Copy out the text from each of the rows below word for word, leaving the pictures out of your answer.

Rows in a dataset
══════════
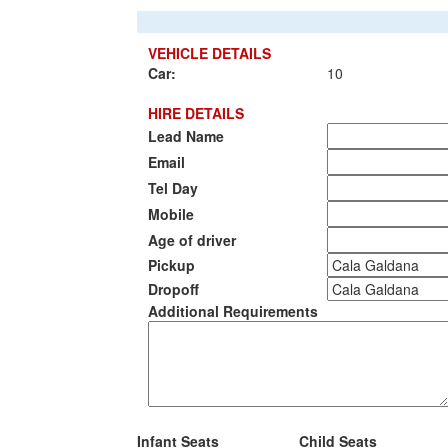
VEHICLE DETAILS
Car:
10
HIRE DETAILS
Lead Name
Email
Tel Day
Mobile
Age of driver
Pickup
Dropoff
Additional Requirements
Infant Seats
Child Seats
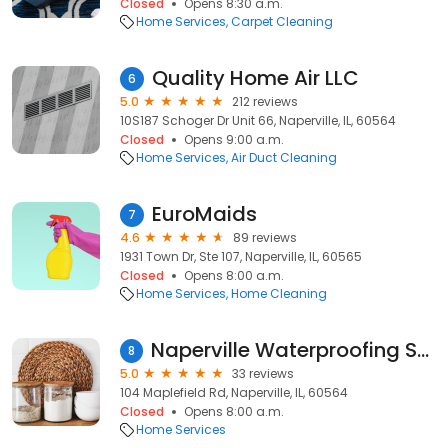
Closed
Opens 8:30 a.m.
Home Services
Carpet Cleaning
Quality Home Air LLC
6
5.0
212 reviews
10S187 Schoger Dr Unit 66, Naperville, IL, 60564
Closed
Opens 9:00 a.m.
Home Services
Air Duct Cleaning
EuroMaids
7
4.6
89 reviews
1931 Town Dr, Ste 107, Naperville, IL, 60565
Closed
Opens 8:00 a.m.
Home Services
Home Cleaning
Naperville Waterproofing Solutions
8
5.0
33 reviews
104 Maplefield Rd, Naperville, IL, 60564
Closed
Opens 8:00 a.m.
Home Services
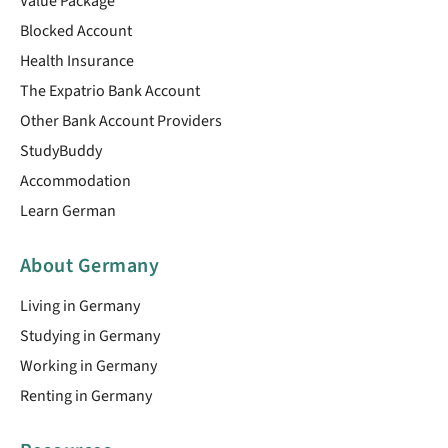
Value Package
Blocked Account
Health Insurance
The Expatrio Bank Account
Other Bank Account Providers
StudyBuddy
Accommodation
Learn German
About Germany
Living in Germany
Studying in Germany
Working in Germany
Renting in Germany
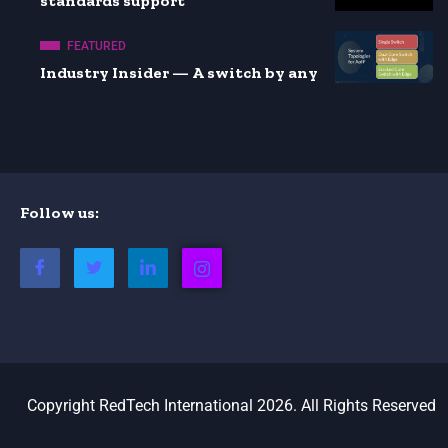
standards support
FEATURED
Industry Insider — A switch by any
Follow us:
Copyright RedTech International 2026. All Rights Reserved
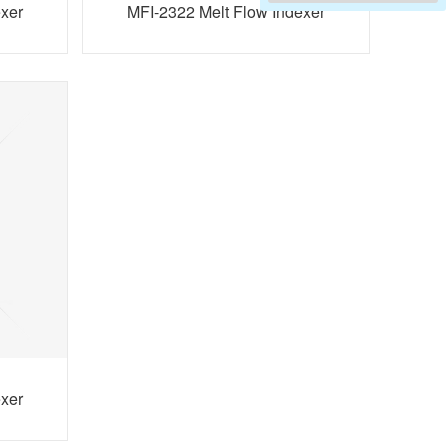
exer
MFI-2322 Melt Flow Indexer
exer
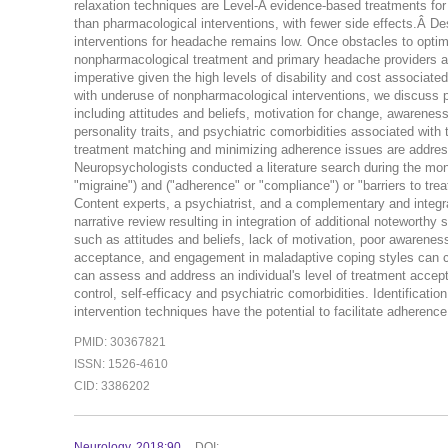
relaxation techniques are Level-A evidence-based treatments for 
than pharmacological interventions, with fewer side effects.Â De
interventions for headache remains low. Once obstacles to optimi
nonpharmacological treatment and primary headache providers are 
imperative given the high levels of disability and cost associated
with underuse of nonpharmacological interventions, we discuss ps
including attitudes and beliefs, motivation for change, awareness 
personality traits, and psychiatric comorbidities associated with
treatment matching and minimizing adherence issues are addres
Neuropsychologists conducted a literature search during the mo
"migraine") and ("adherence" or "compliance") or "barriers to trea
Content experts, a psychiatrist, and a complementary and integra
narrative review resulting in integration of additional notewort
such as attitudes and beliefs, lack of motivation, poor awareness o
acceptance, and engagement in maladaptive coping styles can
can assess and address an individual's level of treatment accept
control, self-efficacy and psychiatric comorbidities. Identificati
intervention techniques have the potential to facilitate adheren
PMID: 30367821
ISSN: 1526-4610
CID: 3386202
Neurology. 2018:90.
DOI:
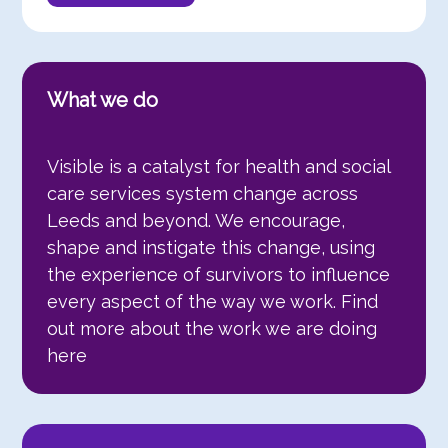
What we do
Visible is a catalyst for health and social
care services system change across
Leeds and beyond. We encourage,
shape and instigate this change, using
the experience of survivors to influence
every aspect of the way we work. Find
out more about the work we are doing
here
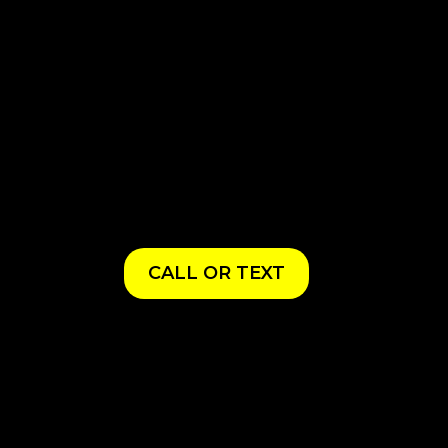
CALL OR TEXT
══════════
RESULT OF THE TASK
VEHICLE DETAILS
Car:
10
HIRE DETAILS
Lead Name
Email
Tel Day
Mobile
Age of driver
Pickup
Dropoff
Additional Requirements
Infant Seats
Child Seats
Closed
Opens 8:30 a.m.
Home Services
Carpet Cleaning
Quality Home Air LLC
6
5.0
212 reviews
10S187 Schoger Dr Unit 66, Naperville, IL, 60564
Closed
Opens 9:00 a.m.
Home Services
Air Duct Cleaning
EuroMaids
7
4.6
89 reviews
1931 Town Dr, Ste 107, Naperville, IL, 60565
Closed
Opens 8:00 a.m.
Home Services
Home Cleaning
Naperville Waterproofing Solutions
8
5.0
33 reviews
104 Maplefield Rd, Naperville, IL, 60564
Closed
Opens 8:00 a.m.
Home Services
Value Package
Blocked Account
Health Insurance
The Expatrio Bank Account
Other Bank Account Providers
StudyBuddy
Accommodation
Learn German
About Germany
Living in Germany
Studying in Germany
Working in Germany
Renting in Germany
standards support
FEATURED
Industry Insider — A switch by any
Follow us:
Copyright RedTech International 2026. All Rights Reserved
exer
MFI-2322 Melt Flow Indexer
exer
relaxation techniques are Level-A evidence-based treatments for 
than pharmacological interventions, with fewer side effects.Â De
interventions for headache remains low. Once obstacles to optimi
nonpharmacological treatment and primary headache providers are 
imperative given the high levels of disability and cost associated
with underuse of nonpharmacological interventions, we discuss ps
including attitudes and beliefs, motivation for change, awareness 
personality traits, and psychiatric comorbidities associated with
treatment matching and minimizing adherence issues are addres
Neuropsychologists conducted a literature search during the mo
"migraine") and ("adherence" or "compliance") or "barriers to trea
Content experts, a psychiatrist, and a complementary and integra
narrative review resulting in integration of additional notewort
such as attitudes and beliefs, lack of motivation, poor awareness o
acceptance, and engagement in maladaptive coping styles can
can assess and address an individual's level of treatment accept
control, self-efficacy and psychiatric comorbidities. Identificati
intervention techniques have the potential to facilitate adheren
PMID: 30367821
ISSN: 1526-4610
CID: 3386202
Neurology. 2018:90.
DOI:
What we do
Visible is a catalyst for health and social
care services system change across
Leeds and beyond. We encourage,
shape and instigate this change, using
the experience of survivors to influence
every aspect of the way we work. Find
out more about the work we are doing
here
CALL OR TEXT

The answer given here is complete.